The topography of the area is typical of those where the first outlying neighborhoods of quality residences were established in Seattle during a decade of rapid growth just after the turn of the century. From the relatively flat eastern boundaries of Broadway East and Harvard Avenue East the land slopes gradually and then more precipitously downward to the west, providing many of the properties with dramatic sites affording views of Lake Union and Queen Anne Hill. The northern boundary is marked by a deep wooded ravine separating the Sam Hill House from the properties around St. Mark's Cathedral. The southern boundary at East Roy Street changes to apartment, institutional, and commercial use and marks the transition to the denser multiple-unit residential area and the commercial shopping strip of Broadway East to the south. Within these boundaries the normally overriding grid system of platting gives way to some diagonal and curving streets that generally conform to the natural contours of the land. H. C. Henry, a railroad builder and a powerful force in Seattle's business community, was the first man of influence to settle in the district. Although his house is now gone, his presence was instrumental in attracting others of like means and ability to the area. During the first decade of the twentieth century merchants, bankers, lawyers, engineers, and then lumber barons, successful businessmen and entrepreneurs built impressive residences along Harvard Avenue East, Belmont Place East and neighboring streets.

In the next two decades some additional large houses were built and some of the existing mansions were sold to equally affluent buyers.

Although many architectural styles are represented in the district, among the buildings of primary significance are a substantial number of residences which exhibit the enduring influence of Richard Norman Shaw. These Shavian houses impart a special quality to the area, a distinctive element which can be found in northern Pacific coast cities (Victoria and Vancouver, B.C., Seattle, Portland). The two Fisher houses on Belmont Place East together with their garage below on Summit Avenue East form a distinctive group of brick and half- timbered dwellings with fine leaded and beveled glass. The M. H. Young House, the C. H. Bacon House, the J. A. Kerr House, and the W. L. Rhodes House are additional examples of the use of brick and half-timbering to evoke the spirit of a romantic medievalism as filtered through the precepts of Shaw.

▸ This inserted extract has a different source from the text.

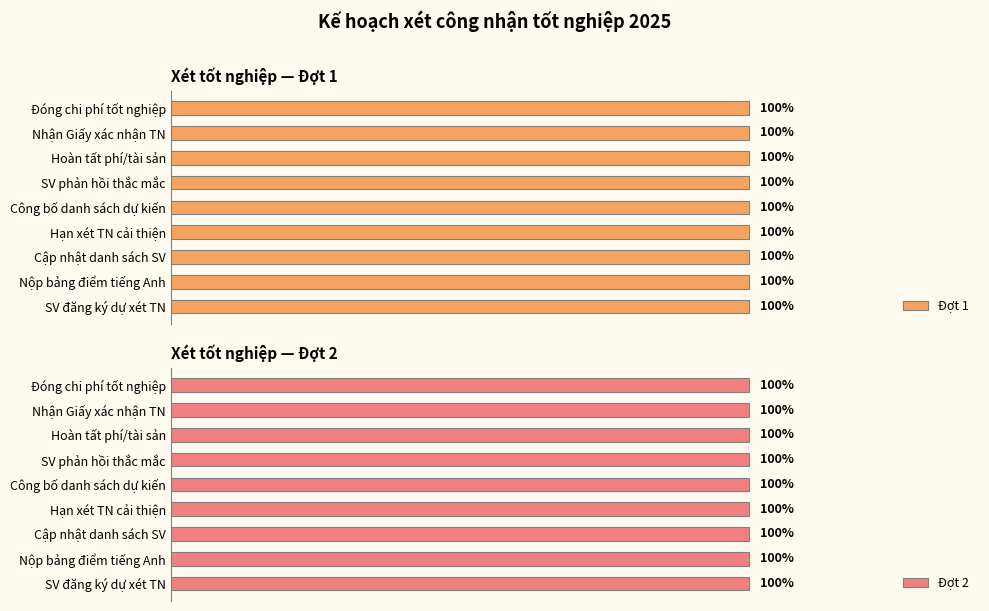

Which series changed the most between STT 2 and STT 7?

Đợt 1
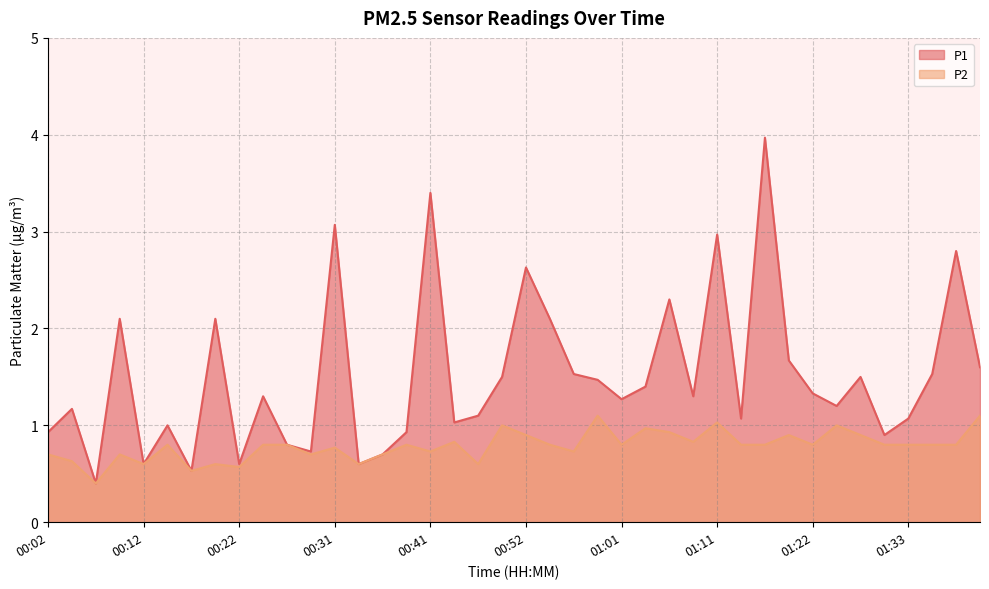

What position from the right is 00:31?

28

Other residences display the symmetry of a more classical tradition. The restrained formality of the R. D. Merrill House, the imposing mass of the Chapin-Eddy House relieved by delicate ornamentation, and the strong simple statement of the Brownell-Bloedel House all contribute a sense of solidity and permanence to the district.

Sometimes architects outside the City, such as Charles Al Platte, Hornblower & Marshall, Cutter & Malmgren, and Arthur Bodely, were called upon to satisfy a client's particular wishes. More often local firms with established reputations were commissioned, and works by Carl F. Gould, Somerwell & Cote, Bebb & Mendel, the Beezer Brothers, James H. Schack, Graham & Myers, Blackwell & Baker, and Andrew Willatsen can be found in the district. Interspersed among the mansions of the wealthy bankers, shipbuilders, lumbermen, and merchants are numerous wood frame houses of more modest scale. A few of these were built before 1900, many date from the first decade of the twentieth century, and there are a number of simple residences from the late 1930's and early 1940's.

The 1920's brought the introduction of the Spanish style Hacienda Apartments, the Tudor influenced Anhalt apartment groups, as well as the Cornish School and the Woman's Century Club. These structures, concentrated along the southern and western boundaries of the District, are particularly representative of the Capitol Hill character where a rich mix of architecture, and a successful mix of residential and commercial uses, exists.